» Your instructions
Each record below needs to be reproduced precisely, though not its pictures.

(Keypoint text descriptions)
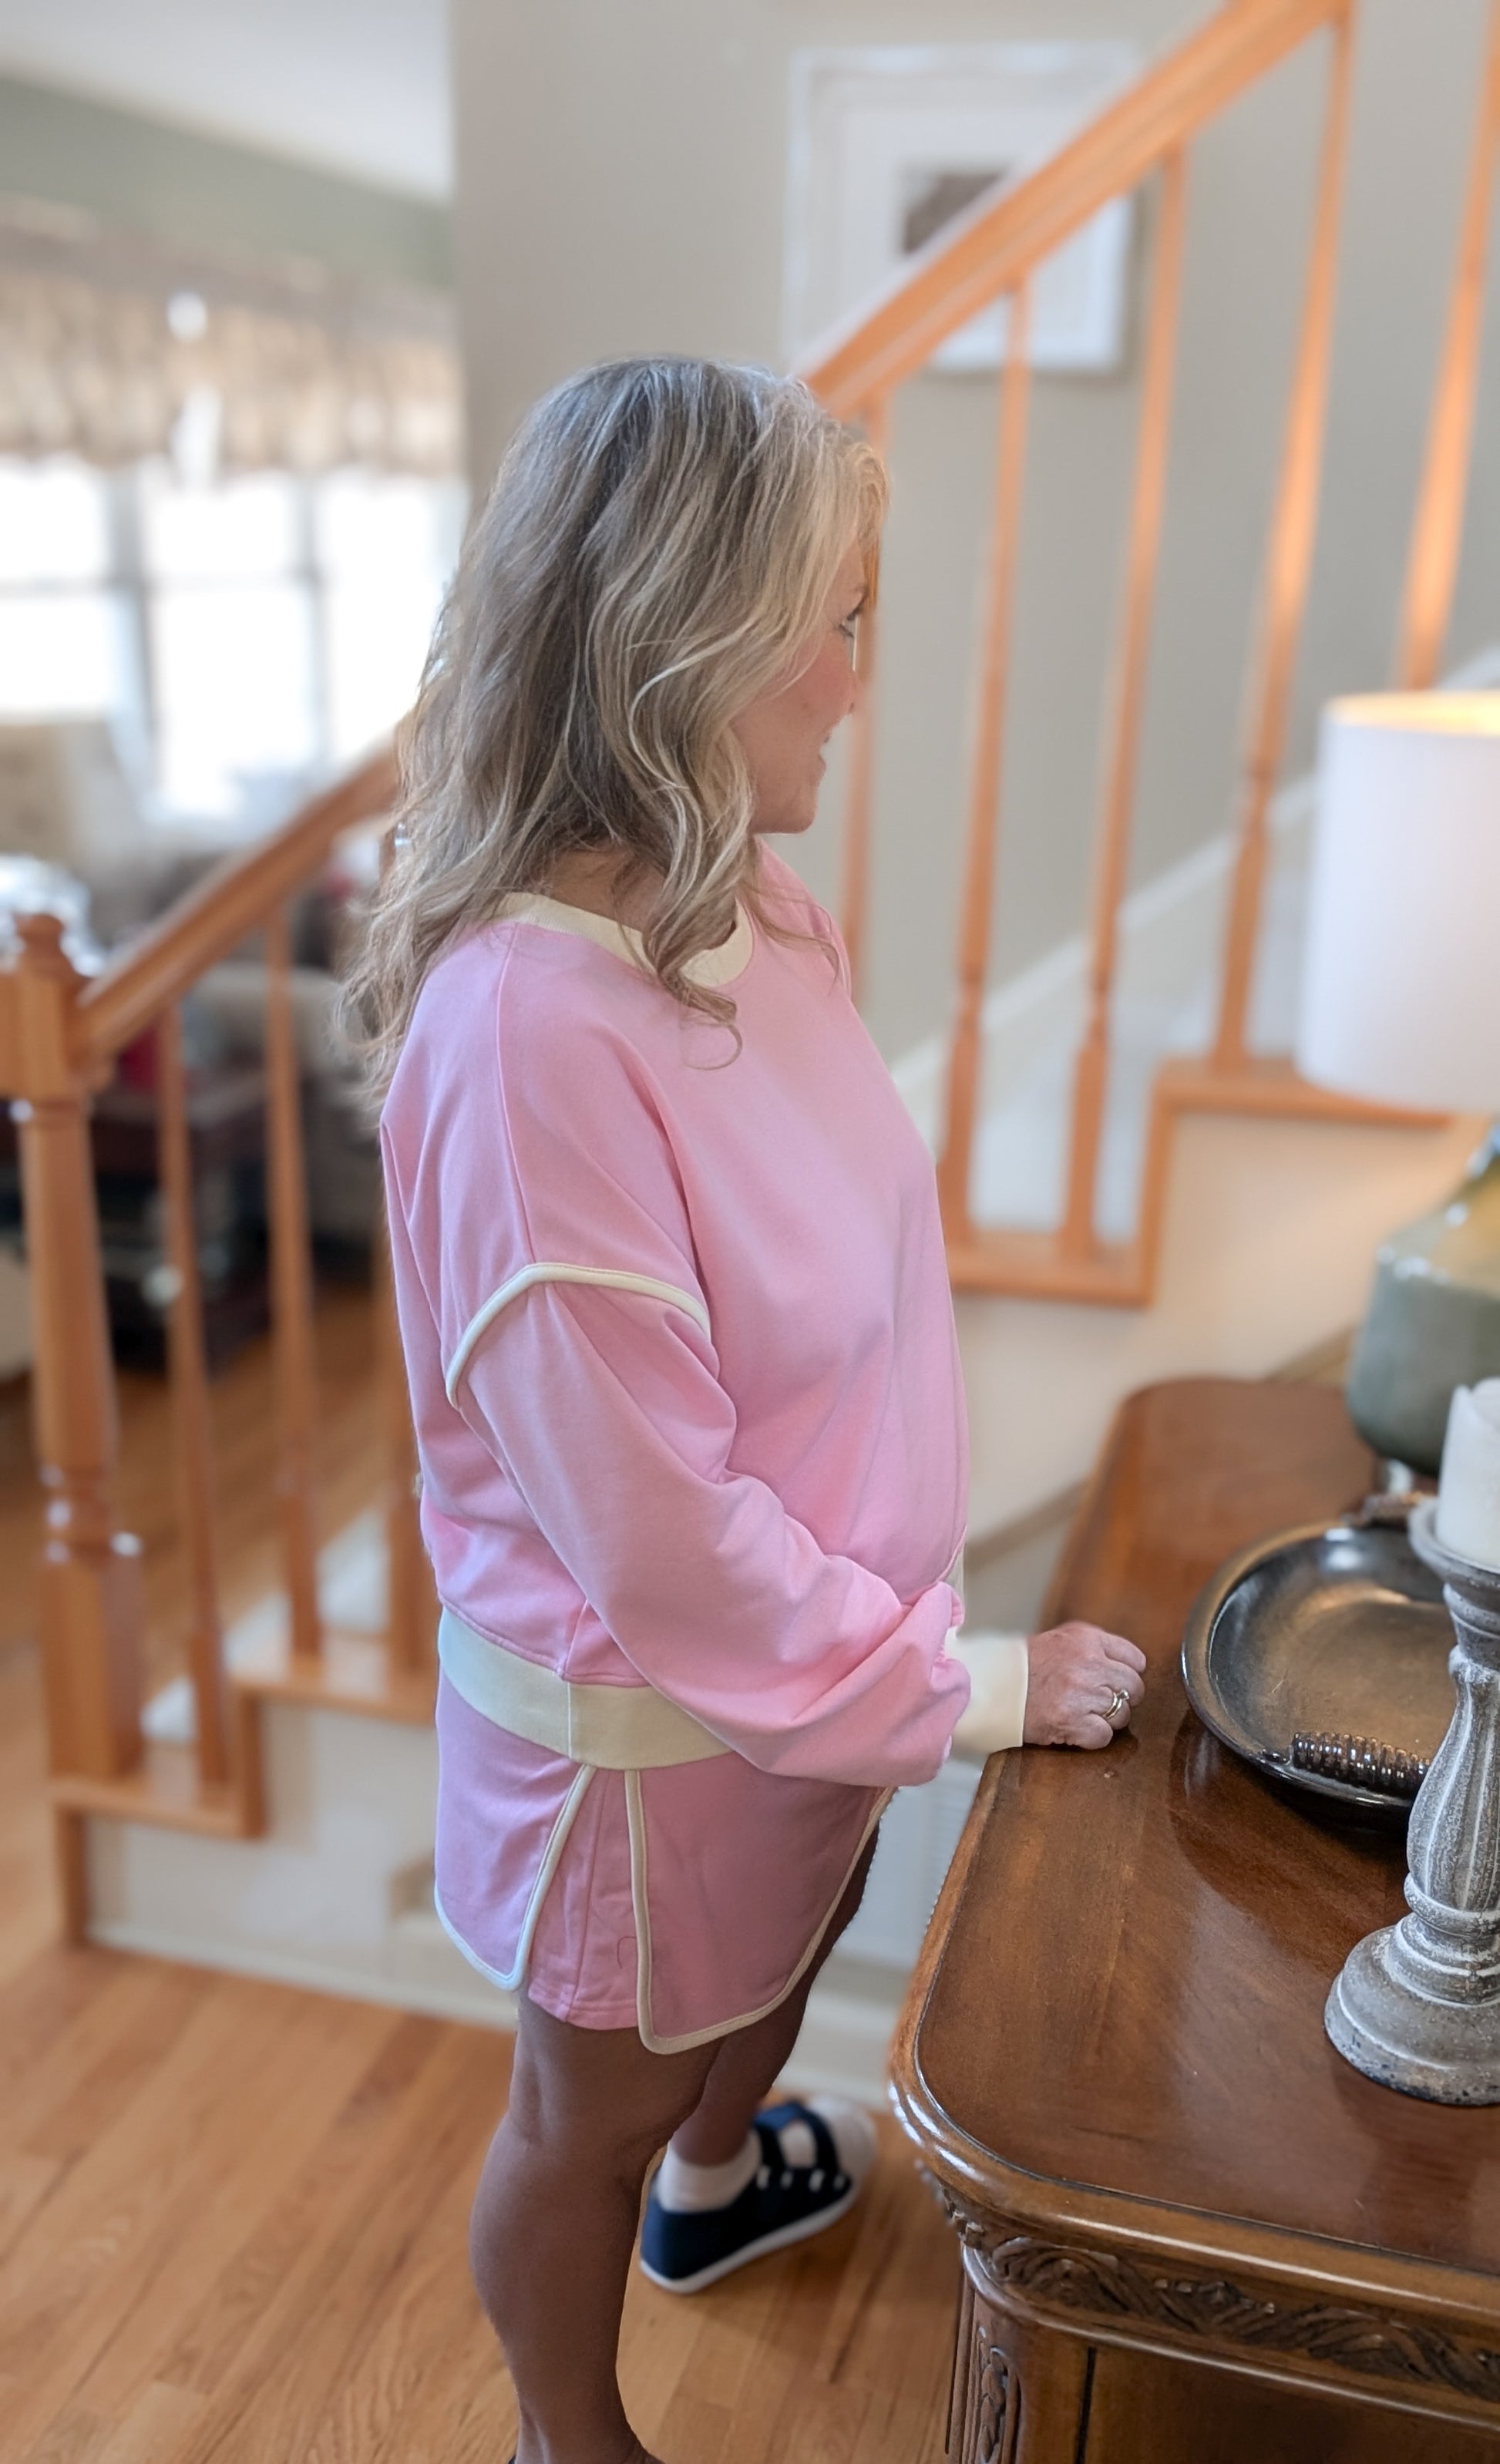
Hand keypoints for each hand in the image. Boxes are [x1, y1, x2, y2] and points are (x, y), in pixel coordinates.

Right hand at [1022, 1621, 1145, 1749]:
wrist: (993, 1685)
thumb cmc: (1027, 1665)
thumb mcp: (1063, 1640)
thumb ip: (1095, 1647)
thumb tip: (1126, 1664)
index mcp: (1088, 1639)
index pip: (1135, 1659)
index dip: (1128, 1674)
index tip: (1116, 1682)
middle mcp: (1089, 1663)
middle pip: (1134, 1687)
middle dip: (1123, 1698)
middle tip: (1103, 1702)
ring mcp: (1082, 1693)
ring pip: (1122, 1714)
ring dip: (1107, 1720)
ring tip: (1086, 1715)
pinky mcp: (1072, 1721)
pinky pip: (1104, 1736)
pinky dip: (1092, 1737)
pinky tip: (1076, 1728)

» Answer to this problem
Hand keypoints for each hand in the image. Boxes are [x1, y1, x2, y2] and points are (x, y), in pixel coordinates.

Right hand at [1022, 1621, 1145, 1749]:
wrist: (993, 1685)
thumb cmc: (1027, 1665)
thumb mcp: (1063, 1640)
thumb ip: (1095, 1647)
thumb tip: (1126, 1664)
index mcp: (1088, 1639)
index pip: (1135, 1659)
index dip: (1128, 1674)
index tip: (1116, 1682)
middle mcp: (1089, 1663)
middle pip: (1134, 1687)
middle dip: (1123, 1698)
middle tip: (1103, 1702)
ring mcp: (1082, 1693)
ring pip: (1122, 1714)
ring dip: (1107, 1720)
ring tip: (1086, 1715)
pinky mcp: (1072, 1721)
pinky pip: (1104, 1736)
pinky dip: (1092, 1737)
pinky tip: (1076, 1728)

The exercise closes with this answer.